Warga Wuhan: Kami Lebih Baik Mati di Rumah Daripada Dikarantina Karena Corona
Ibu rumah tangga berusia 33 tahun tersebut bersama dengan keluarganya memutuskan tetap tinggal di kota sejak 23 Januari.
Penulis: Yurika Nendri Novianingsih
Editor: Hasanudin Aco
"Ibu dan bibi saya pergi ke rumah sakit setiap hari dengan harapan mendapatkan kamar untuk ayah meskipun dalam keterbatasan kondisi kesehatan mereka."
"Namun tidak ada rumah sakit yang mau menerimanya," ujar dia.
Ia mengetahui, ada banyak titik karantina bagi pasien yang memiliki gejala kecil atau masih dalam masa inkubasi di Wuhan.
"Ada beberapa fasilitas sederhana dan sangat mendasar di sana. Namun, bagi orang yang sakit kritis seperti ayah saya, tidak ada tempat tidur untuk mereka."
Ia menjelaskan tentang kematian pamannya yang terjadi di satu di antara tempat karantina.
"Paman saya sebenarnya meninggal di salah satu tempat karantina karena tidak ada fasilitas medis untuk orang dengan gejala parah."
"Saya benar-benar berharap, ayah saya bisa mendapatkan perawatan yang tepat, tetapi tidak ada yang berhubungan dengan kami atau membantu kami saat ini."
Wang telah mencoba menghubungi pekerja komunitas beberapa kali, tetapi respon yang didapat tidak adanya kesempatan bagi ia dan keluarga untuk bisa dirawat di rumah sakit.
Wang juga mengatakan, titik karantina yang dikunjungi ayah dan pamannya bukanlah rumah sakit melainkan sebuah hotel.
"Tidak ada perawat atau dokter dan tidak ada pemanas. Mereka pergi pada sore hari dan staf di sana memberikan makan malam yang sudah dingin."
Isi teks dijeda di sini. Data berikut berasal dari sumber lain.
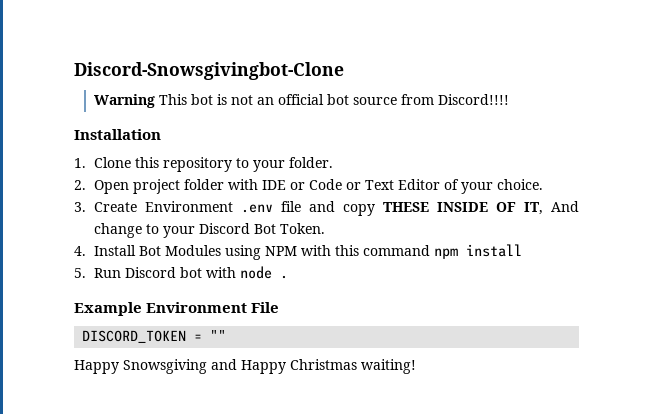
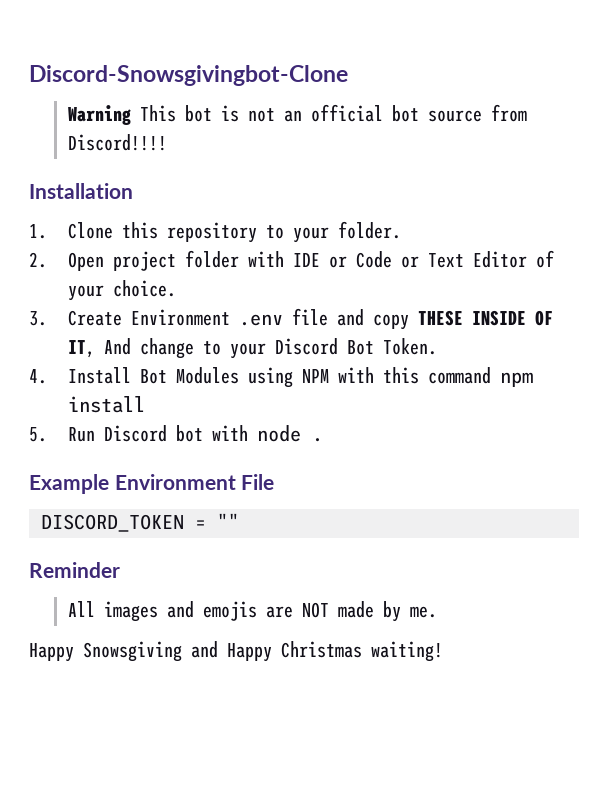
(227, 335) none -> [29,562,120,578] [67,601,437,622] // Reminder // All images and emojis are NOT made by me.

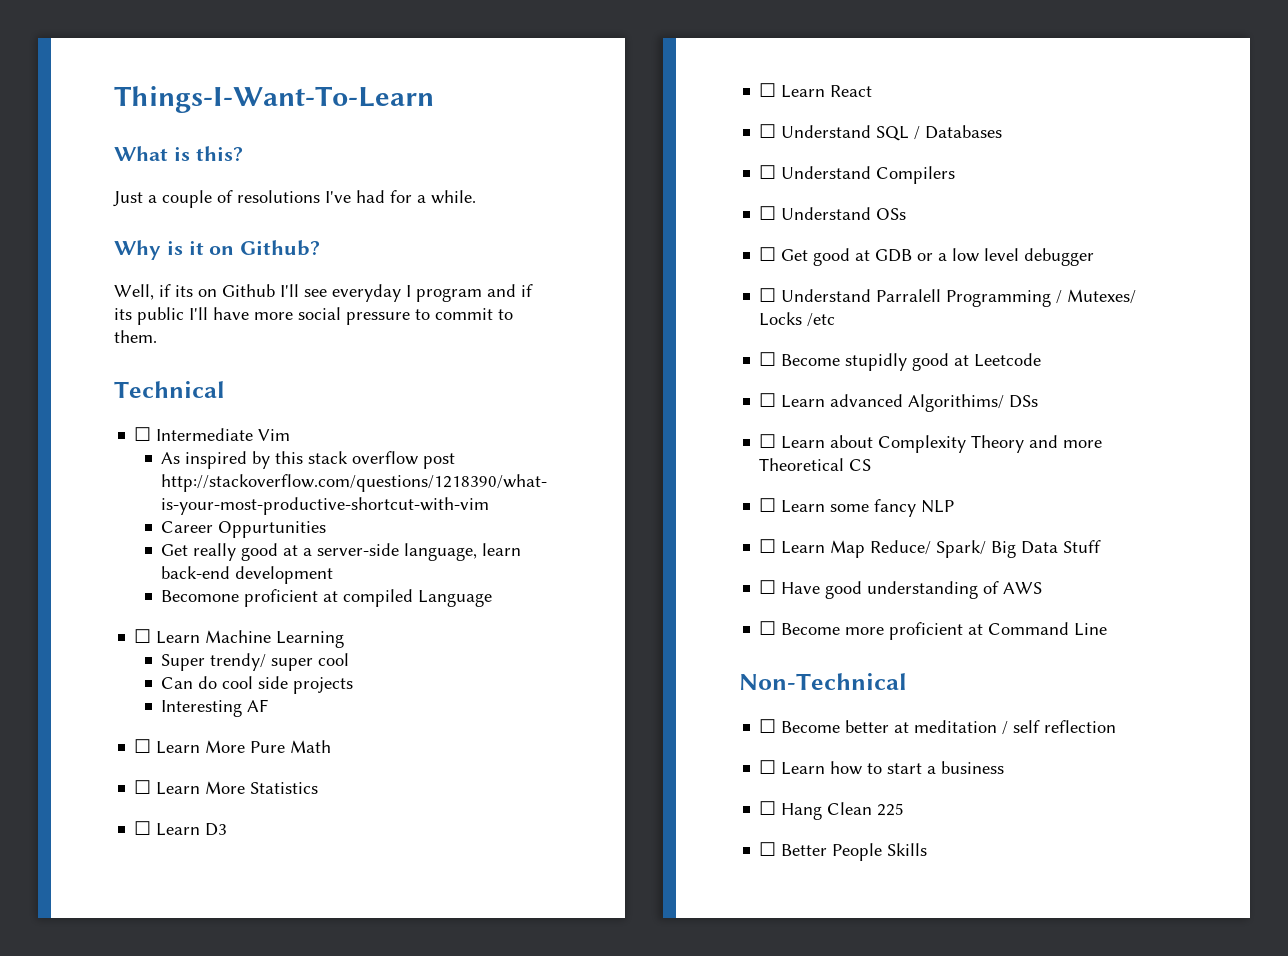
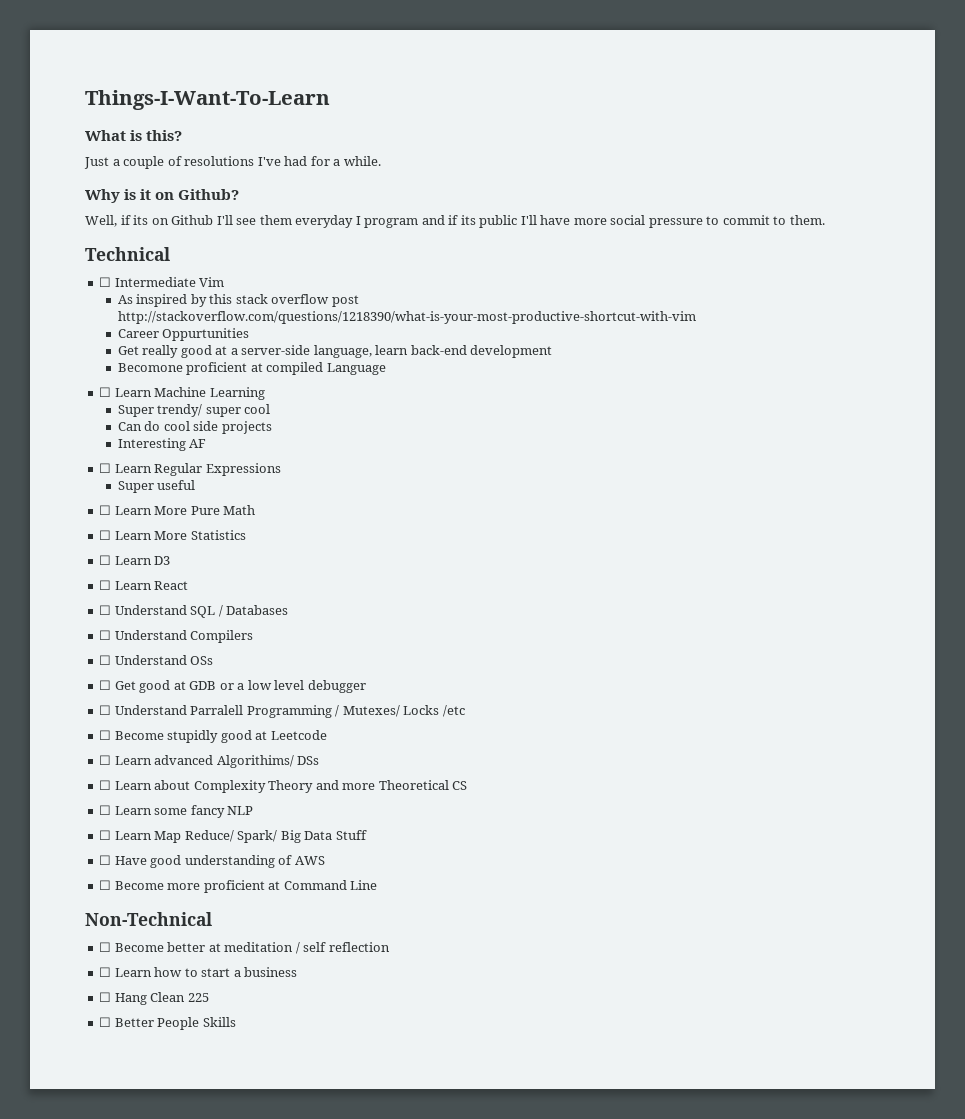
(327, 293) none -> [259,215,292,225] them
(269, 705) none -> [99,463,281,476] [117,480,196,493] // ☐ Learn Regular Expressions // Super useful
"Paman saya sakit parah, dengan gejala pernapasan parah dan mulai kehilangan kesadaran."
"Tidak ada dokter yang datang untuk mengobatinya. Dia dan ayahku tinggal di kamar yang terpisah."
"Ketika ayah pergi menemuinya pukul 06.30 pagi, dia sudah meninggal."
"Kami lebih baik mati di rumah daripada pergi ke karantina," tegas Wang.